Code Example (Python)

def min_operations_naive(nums, target):
    n = len(nums)
    operations = 0
    for i in range(n):
        diff = target[i] - nums[i]
        if diff > 0:
            for j in range(i, n):
                nums[j] += diff
            operations += diff
        elif diff < 0:
            for j in range(i, n):
                nums[j] += diff
            operations += abs(diff)
    return operations

Time Complexity

O(n^2) in the worst case, where n is the length of the arrays. This is due to the nested loops for subarray modifications.

Space Complexity

O(1), as it modifies the input array in place.

Optimal Approach

A more efficient approach is to focus on the differences between consecutive elements.
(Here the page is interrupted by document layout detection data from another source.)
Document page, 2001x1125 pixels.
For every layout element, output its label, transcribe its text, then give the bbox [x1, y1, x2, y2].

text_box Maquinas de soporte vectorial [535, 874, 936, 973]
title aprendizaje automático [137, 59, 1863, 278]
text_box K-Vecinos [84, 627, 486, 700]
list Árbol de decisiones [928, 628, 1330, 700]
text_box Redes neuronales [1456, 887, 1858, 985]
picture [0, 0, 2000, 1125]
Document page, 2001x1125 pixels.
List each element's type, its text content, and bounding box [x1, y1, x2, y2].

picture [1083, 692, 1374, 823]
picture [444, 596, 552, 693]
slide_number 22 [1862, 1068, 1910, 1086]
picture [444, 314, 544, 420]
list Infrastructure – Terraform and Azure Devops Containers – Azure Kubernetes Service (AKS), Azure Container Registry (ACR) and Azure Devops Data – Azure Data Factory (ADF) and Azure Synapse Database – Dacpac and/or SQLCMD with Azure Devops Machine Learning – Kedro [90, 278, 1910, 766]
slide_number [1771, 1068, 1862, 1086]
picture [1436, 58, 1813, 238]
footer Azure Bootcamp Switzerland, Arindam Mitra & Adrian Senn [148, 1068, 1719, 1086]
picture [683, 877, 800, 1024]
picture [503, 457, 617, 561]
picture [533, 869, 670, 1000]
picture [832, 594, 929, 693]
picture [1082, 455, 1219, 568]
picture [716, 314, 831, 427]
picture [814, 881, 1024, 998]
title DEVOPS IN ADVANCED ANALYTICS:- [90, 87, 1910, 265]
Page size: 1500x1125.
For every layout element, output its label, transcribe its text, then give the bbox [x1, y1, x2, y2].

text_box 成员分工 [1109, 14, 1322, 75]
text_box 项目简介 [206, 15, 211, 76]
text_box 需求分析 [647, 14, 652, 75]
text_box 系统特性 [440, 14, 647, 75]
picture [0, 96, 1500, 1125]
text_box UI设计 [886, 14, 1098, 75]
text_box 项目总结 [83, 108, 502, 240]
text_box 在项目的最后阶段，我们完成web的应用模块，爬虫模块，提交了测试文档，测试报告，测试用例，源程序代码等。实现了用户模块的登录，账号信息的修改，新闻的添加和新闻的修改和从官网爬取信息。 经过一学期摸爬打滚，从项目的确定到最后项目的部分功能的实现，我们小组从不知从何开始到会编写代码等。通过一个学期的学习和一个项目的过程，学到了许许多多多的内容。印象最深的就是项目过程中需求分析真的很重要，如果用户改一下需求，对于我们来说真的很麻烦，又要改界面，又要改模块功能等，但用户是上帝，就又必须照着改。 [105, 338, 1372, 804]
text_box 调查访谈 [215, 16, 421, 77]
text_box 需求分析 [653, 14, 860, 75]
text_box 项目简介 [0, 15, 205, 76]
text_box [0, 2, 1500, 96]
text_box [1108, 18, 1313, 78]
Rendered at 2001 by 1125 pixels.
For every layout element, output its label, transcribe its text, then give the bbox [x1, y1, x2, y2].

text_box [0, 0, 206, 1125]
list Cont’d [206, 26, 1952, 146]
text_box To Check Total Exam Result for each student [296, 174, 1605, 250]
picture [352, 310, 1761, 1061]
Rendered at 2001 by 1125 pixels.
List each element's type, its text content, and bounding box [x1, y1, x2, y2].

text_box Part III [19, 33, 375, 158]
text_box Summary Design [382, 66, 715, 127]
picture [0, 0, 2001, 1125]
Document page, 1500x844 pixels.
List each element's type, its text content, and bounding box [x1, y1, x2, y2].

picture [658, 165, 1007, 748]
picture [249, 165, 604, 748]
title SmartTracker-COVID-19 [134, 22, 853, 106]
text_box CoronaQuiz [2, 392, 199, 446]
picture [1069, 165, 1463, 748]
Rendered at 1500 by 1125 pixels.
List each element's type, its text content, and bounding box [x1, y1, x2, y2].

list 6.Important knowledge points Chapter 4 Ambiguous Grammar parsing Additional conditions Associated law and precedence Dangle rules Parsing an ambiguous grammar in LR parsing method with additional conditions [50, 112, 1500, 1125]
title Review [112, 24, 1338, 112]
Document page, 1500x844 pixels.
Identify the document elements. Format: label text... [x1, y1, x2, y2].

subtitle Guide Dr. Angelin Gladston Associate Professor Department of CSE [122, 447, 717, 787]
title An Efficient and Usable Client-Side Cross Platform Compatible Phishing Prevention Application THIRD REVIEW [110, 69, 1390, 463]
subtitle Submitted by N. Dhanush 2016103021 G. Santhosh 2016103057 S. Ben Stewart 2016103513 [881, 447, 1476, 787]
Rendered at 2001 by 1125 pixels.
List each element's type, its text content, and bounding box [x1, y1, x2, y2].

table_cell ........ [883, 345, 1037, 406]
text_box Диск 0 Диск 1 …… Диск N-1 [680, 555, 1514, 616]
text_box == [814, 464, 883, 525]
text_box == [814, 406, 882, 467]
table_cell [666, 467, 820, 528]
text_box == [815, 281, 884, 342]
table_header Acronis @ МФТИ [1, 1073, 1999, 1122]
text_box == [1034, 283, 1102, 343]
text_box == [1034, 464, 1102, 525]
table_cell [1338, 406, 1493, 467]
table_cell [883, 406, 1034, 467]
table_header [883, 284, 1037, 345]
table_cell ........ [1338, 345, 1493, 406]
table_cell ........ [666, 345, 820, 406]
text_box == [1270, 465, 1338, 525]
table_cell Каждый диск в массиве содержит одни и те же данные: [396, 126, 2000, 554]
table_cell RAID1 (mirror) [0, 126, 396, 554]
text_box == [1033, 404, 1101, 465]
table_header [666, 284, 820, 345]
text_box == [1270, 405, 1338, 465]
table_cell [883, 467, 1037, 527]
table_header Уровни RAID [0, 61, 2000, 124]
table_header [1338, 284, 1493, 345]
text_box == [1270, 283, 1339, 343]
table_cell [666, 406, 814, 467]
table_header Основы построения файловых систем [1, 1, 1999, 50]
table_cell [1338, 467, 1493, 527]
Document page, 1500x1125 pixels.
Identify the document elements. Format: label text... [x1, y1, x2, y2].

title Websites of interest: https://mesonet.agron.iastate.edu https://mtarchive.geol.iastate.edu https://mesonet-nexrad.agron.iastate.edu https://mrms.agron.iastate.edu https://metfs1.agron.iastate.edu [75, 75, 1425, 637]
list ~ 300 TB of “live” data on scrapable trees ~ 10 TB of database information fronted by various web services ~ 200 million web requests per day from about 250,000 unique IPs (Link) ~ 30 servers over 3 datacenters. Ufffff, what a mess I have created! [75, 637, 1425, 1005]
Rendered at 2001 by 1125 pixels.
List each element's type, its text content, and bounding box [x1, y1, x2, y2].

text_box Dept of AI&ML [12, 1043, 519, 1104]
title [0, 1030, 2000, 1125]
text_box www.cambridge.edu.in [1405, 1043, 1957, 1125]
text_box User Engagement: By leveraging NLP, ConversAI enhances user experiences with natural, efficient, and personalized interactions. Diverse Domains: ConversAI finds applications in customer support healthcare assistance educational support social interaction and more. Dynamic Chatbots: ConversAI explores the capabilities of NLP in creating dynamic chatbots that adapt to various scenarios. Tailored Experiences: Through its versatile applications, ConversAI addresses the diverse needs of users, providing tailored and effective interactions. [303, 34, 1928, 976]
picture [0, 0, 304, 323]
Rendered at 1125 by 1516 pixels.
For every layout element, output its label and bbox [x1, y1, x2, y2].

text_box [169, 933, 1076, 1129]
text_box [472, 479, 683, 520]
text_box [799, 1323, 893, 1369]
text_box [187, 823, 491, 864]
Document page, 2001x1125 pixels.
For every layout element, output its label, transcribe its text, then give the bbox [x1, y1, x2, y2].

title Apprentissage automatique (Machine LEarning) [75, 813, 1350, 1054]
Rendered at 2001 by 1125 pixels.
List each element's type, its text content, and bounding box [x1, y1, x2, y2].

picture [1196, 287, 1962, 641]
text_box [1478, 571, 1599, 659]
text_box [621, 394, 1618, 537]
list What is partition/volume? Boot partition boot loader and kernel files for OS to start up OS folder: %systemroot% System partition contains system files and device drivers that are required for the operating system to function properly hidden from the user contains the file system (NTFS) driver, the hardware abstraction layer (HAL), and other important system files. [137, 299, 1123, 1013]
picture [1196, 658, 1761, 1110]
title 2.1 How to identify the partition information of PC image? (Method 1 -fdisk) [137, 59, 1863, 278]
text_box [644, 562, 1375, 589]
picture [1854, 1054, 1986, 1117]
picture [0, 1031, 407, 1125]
The key insight is that the number of operations needed is the sum of the absolute differences between adjacent elements in the difference array.

Algorithm

  1. Calculate the difference array diff[i] = target[i] - nums[i].
  2. Initialize operations = abs(diff[0]).
  3. Iterate from i = 1 to n-1 and add abs(diff[i] - diff[i-1]) to operations.
  4. Return operations.

Code Example (Python)

def min_operations_optimal(nums, target):
    n = len(nums)
    operations = abs(target[0] - nums[0])
    for i in range(1, n):
        operations += abs(target[i] - nums[i] - (target[i-1] - nums[i-1]))
    return operations

Time Complexity

O(n), where n is the length of the arrays. We iterate through the arrays once.

Space Complexity

O(1), as it only uses a constant amount of extra space.

Edge Cases

  • Empty Arrays: If the input arrays are empty, return 0.
  • Single Element Arrays: The number of operations is the absolute difference between the single elements in nums and target.
  • Large Integer Values: The absolute differences could potentially cause integer overflow, so it may be necessary to use larger integer types (e.g., long in Java/C++ or handle it via modulo if the constraints allow).

Summary

The optimal solution provides a significant improvement in time complexity compared to the naive approach. By focusing on the differences between consecutive elements, it avoids the need for repeated subarray modifications.